—Allora un brindisi all'Italia!—proposero i Garibaldini alzando i bicchieri.

—Oh questo sì!—e Donna Lucrezia cominciò:

Ah se l'Italia frangere....

ma s'interruppe di colpo con una smorfia. Erano i versi dello Zodenigo.—Che frangere d'Egitto; lo farò io il brindisi!—e dopo averci pensato un istante, ripigliò fra gli applausi:

Viva l'Italia una
Dall'Alpi alla laguna!

In quel punto si udì squillare la fanfara dei Volontari, che attraversava il paese. Tutti i soldati balzarono in piedi, ricambiarono in fretta i saluti, e sparirono in un lampo dal terrazzo.

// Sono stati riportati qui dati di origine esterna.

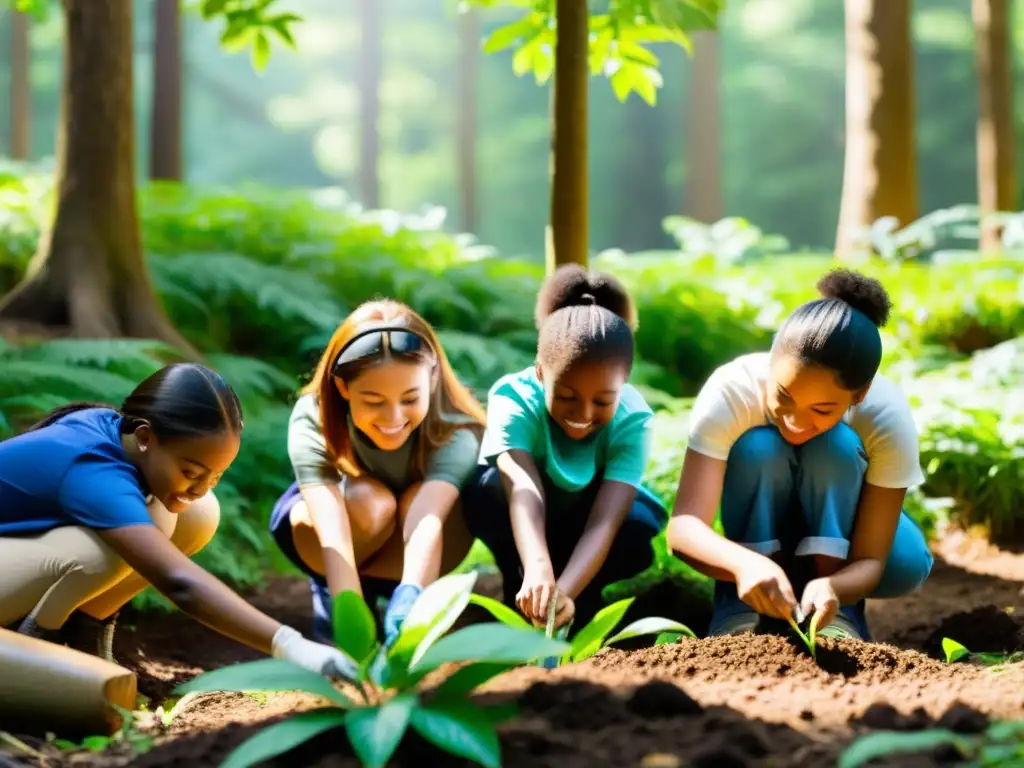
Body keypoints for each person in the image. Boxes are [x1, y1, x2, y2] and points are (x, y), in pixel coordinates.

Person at [0, 363, 354, 678]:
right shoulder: (95, 472)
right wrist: (292, 646)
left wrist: (190, 480)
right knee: (109, 549)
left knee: (195, 514)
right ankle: (36, 658)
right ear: (144, 437)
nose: (201, 487)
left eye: (215, 476)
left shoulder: (117, 433)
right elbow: (178, 581)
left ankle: (86, 637)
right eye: (191, 471)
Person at [666, 268, 933, 641]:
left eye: (822, 410)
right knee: (758, 446)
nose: (794, 422)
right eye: (783, 397)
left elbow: (872, 559)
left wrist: (837, 588)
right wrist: (743, 565)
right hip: (757, 518)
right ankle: (739, 608)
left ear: (860, 393)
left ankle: (839, 615)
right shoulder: (732, 391)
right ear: (772, 360)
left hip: (839, 521)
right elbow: (683, 528)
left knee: (899, 554)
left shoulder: (885, 415)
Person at [462, 264, 667, 634]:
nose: (583, 414)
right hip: (524, 511)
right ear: (540, 373)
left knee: (635, 526)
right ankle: (518, 582)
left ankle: (582, 599)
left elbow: (607, 518)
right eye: (567, 396)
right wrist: (538, 568)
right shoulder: (513, 398)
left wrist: (565, 592)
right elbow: (523, 489)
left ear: (623, 385)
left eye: (603, 401)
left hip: (588, 516)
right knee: (484, 489)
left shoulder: (633, 419)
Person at [268, 300, 485, 646]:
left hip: (418, 543)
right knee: (373, 501)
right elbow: (331, 528)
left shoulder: (456, 427)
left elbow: (428, 515)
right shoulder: (314, 415)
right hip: (337, 531)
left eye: (409, 399)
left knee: (417, 500)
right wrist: (348, 610)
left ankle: (402, 614)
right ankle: (336, 594)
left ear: (431, 378)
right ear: (343, 388)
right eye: (373, 401)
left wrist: (413, 595)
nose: (393, 417)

Giulio e la Mary si lasciarono con una stretta di mano, senza potersi dire una parola. Dagli occhi della fanciulla le lacrime colavano grosse, silenziose.

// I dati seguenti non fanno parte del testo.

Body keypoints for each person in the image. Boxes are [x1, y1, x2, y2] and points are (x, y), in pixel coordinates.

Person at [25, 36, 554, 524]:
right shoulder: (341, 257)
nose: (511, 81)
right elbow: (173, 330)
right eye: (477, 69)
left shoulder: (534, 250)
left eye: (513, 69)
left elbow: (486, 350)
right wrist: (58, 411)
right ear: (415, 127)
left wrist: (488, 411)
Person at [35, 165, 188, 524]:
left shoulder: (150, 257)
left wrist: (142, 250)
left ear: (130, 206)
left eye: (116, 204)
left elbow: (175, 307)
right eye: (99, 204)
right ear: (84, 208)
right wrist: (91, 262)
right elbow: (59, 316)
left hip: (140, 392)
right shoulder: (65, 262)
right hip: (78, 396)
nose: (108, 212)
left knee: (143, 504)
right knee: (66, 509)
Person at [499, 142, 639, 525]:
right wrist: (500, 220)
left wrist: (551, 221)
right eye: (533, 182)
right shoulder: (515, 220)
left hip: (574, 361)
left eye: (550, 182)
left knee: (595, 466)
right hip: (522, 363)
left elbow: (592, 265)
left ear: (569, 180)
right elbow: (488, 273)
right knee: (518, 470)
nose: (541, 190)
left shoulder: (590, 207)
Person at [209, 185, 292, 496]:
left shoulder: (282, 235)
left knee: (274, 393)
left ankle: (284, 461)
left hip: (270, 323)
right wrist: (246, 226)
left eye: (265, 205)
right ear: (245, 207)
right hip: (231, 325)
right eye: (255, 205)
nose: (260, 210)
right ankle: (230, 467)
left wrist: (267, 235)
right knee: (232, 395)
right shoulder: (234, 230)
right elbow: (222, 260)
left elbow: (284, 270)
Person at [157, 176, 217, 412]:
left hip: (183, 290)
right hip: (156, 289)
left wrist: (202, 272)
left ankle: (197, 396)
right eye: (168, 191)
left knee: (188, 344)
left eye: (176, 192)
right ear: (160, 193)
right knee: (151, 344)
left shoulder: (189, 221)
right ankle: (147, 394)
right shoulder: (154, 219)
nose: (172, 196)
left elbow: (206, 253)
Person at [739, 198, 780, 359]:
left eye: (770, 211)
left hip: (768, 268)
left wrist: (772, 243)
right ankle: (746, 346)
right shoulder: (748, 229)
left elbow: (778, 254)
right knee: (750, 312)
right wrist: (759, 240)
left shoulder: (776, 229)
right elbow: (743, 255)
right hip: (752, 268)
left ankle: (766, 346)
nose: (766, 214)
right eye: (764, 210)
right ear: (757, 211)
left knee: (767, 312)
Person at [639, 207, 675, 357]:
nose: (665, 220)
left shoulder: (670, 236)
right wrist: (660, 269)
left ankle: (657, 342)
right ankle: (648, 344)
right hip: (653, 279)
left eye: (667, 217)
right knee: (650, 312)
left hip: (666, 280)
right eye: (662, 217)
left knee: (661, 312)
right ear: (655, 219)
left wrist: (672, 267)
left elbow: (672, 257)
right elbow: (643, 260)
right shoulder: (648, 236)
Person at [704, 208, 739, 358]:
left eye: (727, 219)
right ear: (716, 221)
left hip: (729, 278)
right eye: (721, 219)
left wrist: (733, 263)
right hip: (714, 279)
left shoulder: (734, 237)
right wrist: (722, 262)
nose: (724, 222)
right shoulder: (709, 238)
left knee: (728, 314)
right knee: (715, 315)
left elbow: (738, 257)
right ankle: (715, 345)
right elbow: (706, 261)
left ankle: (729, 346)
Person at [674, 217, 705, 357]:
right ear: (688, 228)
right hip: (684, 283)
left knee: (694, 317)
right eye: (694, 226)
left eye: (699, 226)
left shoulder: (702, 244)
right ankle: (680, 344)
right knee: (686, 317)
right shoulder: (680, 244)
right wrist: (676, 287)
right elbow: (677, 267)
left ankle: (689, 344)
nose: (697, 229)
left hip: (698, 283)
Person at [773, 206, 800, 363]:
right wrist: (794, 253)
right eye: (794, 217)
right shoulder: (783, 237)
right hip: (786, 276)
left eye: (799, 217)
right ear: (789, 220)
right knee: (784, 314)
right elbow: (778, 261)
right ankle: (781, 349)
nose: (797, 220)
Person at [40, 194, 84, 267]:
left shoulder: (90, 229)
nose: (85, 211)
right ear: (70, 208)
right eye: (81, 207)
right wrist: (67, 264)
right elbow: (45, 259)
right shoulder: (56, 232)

Un'ora dopo i Garibaldini erano in marcia sulla strada che costeggiando il lago di Garda conduce da Desenzano a Salò. Era una notte chiara di plenilunio, e i canti, le allegre voci e gli evviva all'Italia, a Venezia, a Garibaldi si effondevano nel silenzio vasto delle acque pallide e tranquille, e si ripercuotevano echeggianti per le valli cupe, soffocando il sussurrio infinito degli insetti e sollevando le strida acute degli uccelli notturni. Ma poi, a poco a poco, le voci divennero più fioche, più rade, poi quasi a un tratto cessarono e per la strada lunga e bianca non si udiva più altro che il brusìo confuso, e il passo misurato della marcia.

I Garibaldini, per giungere a Salò, passavano da Padenghe, da Villagardiana, da Moniga, da Manerba; e Giulio, frattanto, salutava i luoghi così pieni per lui di memorie, così cari al suo cuore, e fra le ombre nere e al mite chiarore della luna, quei paeselli gli apparivano qua e là come amici soffermatisi sul suo passaggio che mestamente lo salutassero. Allora il buon ragazzo fu preso da un senso di malinconia dolce e soave, e rivedendo col pensiero innamorato il viso bello della sua fanciulla, ancora molle di pianto, egli pure versò qualche lacrima, ma di tenerezza, di amore, di felicità.... Pensò a suo padre, e si consolava per la certezza che sotto un'apparenza aspra e burbera c'era pure in lui molto cuore! Lo avea veduto commuoversi quando si erano salutati: lo avea veduto fiero, superbo!